The expansion of the internet opens up opportunities for many things in our daily lives. It offers easy access to information, entertainment, education and financial conveniences such as online banking. Along with these benefits, comes risk such as our (users) privacy and security being compromised.
Lightbeam allows an average user to view first and third party sites which they interact with while browsing the web. It is a program which lessens the transparency of the internet, where many unknown interactions occur.
The image bellow is a visual graph created by Lightbeam after an internet surfing session of 20 minutes. The sites visited were popular websites in terms of entertainment, social media and news, totaling 11 sites. The image displays an unknown interaction with 160 third party sites. The huge number of unknown interactions by visiting only a few sites is a cause of concern.
The images bellow displays the number of third party sites which connected with the visited sites and other third party sites. It can be observed that third party sites connected to many more third party sites relative to visited-third party sites.
The main concern for internet privacy does not lay in the number of sites which a user connected to unknowingly. It is the storage and compilation of personal information by the websites. The first image displays purple lines which signifies the storage of personal information through cookies. Some of the visited sites used cookies, and some of the third party sites also stored cookies. This means often times, personal information of users are collected often without consent. The information collected may then be used by these websites and compromising user privacy and security.
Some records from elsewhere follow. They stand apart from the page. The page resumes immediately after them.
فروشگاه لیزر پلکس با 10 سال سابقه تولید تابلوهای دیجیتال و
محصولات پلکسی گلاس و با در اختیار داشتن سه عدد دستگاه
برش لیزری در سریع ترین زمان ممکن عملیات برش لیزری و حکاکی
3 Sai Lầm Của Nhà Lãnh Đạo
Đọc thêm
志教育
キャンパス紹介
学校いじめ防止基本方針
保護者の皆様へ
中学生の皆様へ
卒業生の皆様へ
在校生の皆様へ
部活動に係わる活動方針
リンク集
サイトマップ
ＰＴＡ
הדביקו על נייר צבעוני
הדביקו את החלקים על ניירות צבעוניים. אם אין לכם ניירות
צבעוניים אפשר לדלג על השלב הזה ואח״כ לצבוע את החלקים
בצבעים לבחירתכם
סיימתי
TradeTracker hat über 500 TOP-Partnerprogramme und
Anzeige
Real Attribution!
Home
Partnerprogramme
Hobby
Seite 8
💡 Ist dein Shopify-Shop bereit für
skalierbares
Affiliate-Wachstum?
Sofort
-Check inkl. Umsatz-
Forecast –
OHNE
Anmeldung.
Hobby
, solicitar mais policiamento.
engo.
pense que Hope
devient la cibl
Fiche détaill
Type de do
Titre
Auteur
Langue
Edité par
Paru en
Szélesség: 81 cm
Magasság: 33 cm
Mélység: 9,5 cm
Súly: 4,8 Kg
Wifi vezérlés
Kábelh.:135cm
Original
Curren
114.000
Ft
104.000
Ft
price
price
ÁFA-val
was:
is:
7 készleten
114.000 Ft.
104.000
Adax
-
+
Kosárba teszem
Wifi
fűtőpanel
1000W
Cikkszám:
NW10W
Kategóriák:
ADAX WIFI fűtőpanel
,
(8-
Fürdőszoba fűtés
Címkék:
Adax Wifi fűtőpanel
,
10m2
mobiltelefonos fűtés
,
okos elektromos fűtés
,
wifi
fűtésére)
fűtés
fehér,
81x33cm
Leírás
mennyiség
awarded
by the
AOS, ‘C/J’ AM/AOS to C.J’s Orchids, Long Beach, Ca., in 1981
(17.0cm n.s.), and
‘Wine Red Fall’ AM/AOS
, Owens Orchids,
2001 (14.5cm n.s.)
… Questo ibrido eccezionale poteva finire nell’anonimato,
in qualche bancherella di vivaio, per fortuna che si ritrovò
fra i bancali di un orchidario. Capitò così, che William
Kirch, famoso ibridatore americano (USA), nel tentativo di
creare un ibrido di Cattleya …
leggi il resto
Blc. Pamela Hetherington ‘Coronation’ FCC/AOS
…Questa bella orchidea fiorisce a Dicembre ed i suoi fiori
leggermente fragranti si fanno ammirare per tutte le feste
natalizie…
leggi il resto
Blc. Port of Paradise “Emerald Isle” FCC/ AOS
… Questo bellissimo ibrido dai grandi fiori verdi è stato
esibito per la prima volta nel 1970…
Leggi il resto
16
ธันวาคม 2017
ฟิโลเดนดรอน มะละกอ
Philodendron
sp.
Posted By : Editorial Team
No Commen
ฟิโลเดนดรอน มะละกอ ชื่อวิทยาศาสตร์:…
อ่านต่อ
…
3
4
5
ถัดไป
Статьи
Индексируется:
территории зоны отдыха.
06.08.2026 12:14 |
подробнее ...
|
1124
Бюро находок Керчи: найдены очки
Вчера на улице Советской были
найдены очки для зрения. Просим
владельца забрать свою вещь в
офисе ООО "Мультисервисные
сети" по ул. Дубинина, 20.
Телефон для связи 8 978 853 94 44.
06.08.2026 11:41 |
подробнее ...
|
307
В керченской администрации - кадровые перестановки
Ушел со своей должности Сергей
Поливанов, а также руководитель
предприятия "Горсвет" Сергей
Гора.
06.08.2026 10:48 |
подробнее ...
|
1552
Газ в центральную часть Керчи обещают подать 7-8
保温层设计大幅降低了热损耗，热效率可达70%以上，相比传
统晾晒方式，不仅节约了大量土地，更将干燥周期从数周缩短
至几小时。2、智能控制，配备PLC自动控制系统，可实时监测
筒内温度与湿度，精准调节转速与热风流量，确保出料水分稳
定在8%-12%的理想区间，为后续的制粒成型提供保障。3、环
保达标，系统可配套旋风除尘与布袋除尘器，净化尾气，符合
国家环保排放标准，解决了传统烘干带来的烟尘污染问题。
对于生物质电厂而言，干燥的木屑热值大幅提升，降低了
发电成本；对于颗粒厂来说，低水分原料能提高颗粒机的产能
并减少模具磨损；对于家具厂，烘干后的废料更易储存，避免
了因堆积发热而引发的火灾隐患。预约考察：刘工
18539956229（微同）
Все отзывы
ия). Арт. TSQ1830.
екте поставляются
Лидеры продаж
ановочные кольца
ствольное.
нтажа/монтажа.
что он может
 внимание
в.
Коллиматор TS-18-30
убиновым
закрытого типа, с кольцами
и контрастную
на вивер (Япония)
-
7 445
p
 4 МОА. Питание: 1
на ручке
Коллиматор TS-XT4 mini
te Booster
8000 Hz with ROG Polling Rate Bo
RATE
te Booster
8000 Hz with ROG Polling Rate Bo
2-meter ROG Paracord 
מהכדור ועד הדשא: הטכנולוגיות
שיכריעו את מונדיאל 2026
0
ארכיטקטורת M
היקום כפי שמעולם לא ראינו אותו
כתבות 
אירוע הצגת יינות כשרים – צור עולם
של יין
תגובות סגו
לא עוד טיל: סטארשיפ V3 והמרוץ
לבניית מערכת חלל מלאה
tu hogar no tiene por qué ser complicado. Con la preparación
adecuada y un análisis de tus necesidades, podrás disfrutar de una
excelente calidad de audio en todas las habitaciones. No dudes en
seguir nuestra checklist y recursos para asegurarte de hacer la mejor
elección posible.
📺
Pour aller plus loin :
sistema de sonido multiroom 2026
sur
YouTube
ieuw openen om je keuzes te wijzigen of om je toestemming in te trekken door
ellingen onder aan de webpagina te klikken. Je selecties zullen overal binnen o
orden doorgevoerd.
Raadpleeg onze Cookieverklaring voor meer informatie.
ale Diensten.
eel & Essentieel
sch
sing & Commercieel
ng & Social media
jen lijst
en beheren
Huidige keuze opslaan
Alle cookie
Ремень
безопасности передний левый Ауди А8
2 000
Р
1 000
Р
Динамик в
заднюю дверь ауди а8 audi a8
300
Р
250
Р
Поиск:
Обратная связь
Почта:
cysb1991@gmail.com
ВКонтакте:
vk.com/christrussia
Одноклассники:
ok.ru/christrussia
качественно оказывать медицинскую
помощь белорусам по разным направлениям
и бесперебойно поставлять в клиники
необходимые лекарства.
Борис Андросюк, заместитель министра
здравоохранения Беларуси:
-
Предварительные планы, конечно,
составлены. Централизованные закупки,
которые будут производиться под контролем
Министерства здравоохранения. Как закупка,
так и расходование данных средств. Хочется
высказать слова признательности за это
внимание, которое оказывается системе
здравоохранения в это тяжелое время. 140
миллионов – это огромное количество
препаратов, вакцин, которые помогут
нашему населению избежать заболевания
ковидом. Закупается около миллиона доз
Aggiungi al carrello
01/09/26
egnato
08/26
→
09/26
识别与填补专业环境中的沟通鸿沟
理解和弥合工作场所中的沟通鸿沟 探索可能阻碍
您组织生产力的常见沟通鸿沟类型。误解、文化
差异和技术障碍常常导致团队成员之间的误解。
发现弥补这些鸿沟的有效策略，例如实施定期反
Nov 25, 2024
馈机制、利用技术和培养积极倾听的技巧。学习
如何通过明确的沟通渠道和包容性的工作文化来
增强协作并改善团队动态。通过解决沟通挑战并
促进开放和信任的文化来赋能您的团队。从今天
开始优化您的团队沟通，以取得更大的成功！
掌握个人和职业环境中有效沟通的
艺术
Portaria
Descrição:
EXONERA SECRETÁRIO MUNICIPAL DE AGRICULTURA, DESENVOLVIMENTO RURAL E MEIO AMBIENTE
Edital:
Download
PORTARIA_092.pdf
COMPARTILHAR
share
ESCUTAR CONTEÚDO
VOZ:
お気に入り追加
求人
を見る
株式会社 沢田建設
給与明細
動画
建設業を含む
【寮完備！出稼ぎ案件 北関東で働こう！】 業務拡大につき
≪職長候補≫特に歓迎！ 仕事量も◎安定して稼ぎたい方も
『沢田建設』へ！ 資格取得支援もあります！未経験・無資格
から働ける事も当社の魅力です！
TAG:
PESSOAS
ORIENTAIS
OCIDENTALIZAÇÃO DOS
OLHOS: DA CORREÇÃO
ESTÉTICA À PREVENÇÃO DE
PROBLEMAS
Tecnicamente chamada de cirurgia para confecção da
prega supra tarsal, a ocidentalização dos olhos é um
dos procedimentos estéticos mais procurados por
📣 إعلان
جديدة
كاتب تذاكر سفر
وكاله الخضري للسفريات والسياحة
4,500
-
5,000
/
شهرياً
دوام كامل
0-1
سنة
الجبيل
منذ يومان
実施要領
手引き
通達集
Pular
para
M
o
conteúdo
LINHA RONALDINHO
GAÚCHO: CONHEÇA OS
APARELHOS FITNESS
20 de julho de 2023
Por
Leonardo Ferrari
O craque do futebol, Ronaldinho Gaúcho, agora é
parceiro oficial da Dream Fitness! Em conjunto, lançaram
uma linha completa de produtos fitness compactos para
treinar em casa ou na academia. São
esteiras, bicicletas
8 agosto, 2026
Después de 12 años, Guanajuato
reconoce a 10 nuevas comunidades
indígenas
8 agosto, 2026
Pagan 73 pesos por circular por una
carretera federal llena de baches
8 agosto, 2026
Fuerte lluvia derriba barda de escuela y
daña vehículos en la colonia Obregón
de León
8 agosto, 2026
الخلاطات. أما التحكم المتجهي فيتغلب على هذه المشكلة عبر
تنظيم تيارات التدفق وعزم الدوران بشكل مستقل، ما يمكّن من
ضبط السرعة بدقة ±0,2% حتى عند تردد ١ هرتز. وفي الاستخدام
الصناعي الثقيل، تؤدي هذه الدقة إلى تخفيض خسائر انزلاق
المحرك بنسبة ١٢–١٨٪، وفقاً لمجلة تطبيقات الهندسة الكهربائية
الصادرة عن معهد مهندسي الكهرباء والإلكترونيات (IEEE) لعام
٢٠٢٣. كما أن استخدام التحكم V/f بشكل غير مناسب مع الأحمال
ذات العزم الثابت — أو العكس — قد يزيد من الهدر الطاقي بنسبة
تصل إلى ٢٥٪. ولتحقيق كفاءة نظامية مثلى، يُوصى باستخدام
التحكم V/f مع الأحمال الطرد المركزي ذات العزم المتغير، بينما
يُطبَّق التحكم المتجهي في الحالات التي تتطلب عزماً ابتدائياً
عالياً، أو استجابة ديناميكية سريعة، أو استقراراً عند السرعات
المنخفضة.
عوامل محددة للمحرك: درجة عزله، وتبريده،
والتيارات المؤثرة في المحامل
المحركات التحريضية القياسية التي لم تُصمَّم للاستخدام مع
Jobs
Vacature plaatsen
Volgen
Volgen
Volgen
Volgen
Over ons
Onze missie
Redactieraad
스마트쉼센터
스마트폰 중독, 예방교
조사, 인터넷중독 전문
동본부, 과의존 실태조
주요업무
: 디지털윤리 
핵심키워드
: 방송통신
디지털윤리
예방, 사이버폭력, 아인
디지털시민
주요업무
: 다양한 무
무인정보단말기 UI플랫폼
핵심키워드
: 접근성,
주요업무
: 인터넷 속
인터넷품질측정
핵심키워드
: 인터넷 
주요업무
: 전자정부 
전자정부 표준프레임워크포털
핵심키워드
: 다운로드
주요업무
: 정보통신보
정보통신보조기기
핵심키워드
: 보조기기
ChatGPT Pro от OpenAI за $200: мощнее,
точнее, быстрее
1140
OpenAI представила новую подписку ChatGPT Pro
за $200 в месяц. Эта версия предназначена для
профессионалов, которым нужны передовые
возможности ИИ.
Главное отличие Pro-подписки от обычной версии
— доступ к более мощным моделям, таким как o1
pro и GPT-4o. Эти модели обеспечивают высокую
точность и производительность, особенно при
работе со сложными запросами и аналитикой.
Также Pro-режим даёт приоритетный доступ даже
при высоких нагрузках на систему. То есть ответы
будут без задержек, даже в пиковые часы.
Luckily there are constitutional laws to protect user security and privacy. Canada has a personal data protection act regulated by the federal government which is the Personal Information Protection and Electronic Documents Act (PIPEDA). PIPEDA adopted ten privacy principles:
- Accountability: An organization designates an individual or group responsible for personal information they collect and are accountable for them according to the principles below:
- Identifying Purposes: The purpose of collection of personal information must be stated at or before collection.
- Consent: Individuals must know and consent to collection and use of their personal information.
- Limiting Collection: Only necessary amount of information must be collected.
- Limiting Use, Disclosure, and Retention: Use and disclosure of personal information requires consent and must only be kept until its use is required.
- Accuracy: Personal information must be complete, accurate and updated.
- Safeguards: Personal information must be protected by security safeguards sufficiently based on information sensitivity.
- Openness: Organization’s personal information management policies and practices must be available.
- Individual Access: Individuals can request for information of the use, retention and disclosure of their personal information. Accuracy and completeness of personal information can be challenged by such individuals.
- Challenging Compliance: An individual can challenge organizations and have then be accountable for failing to comply to any of the stated principles.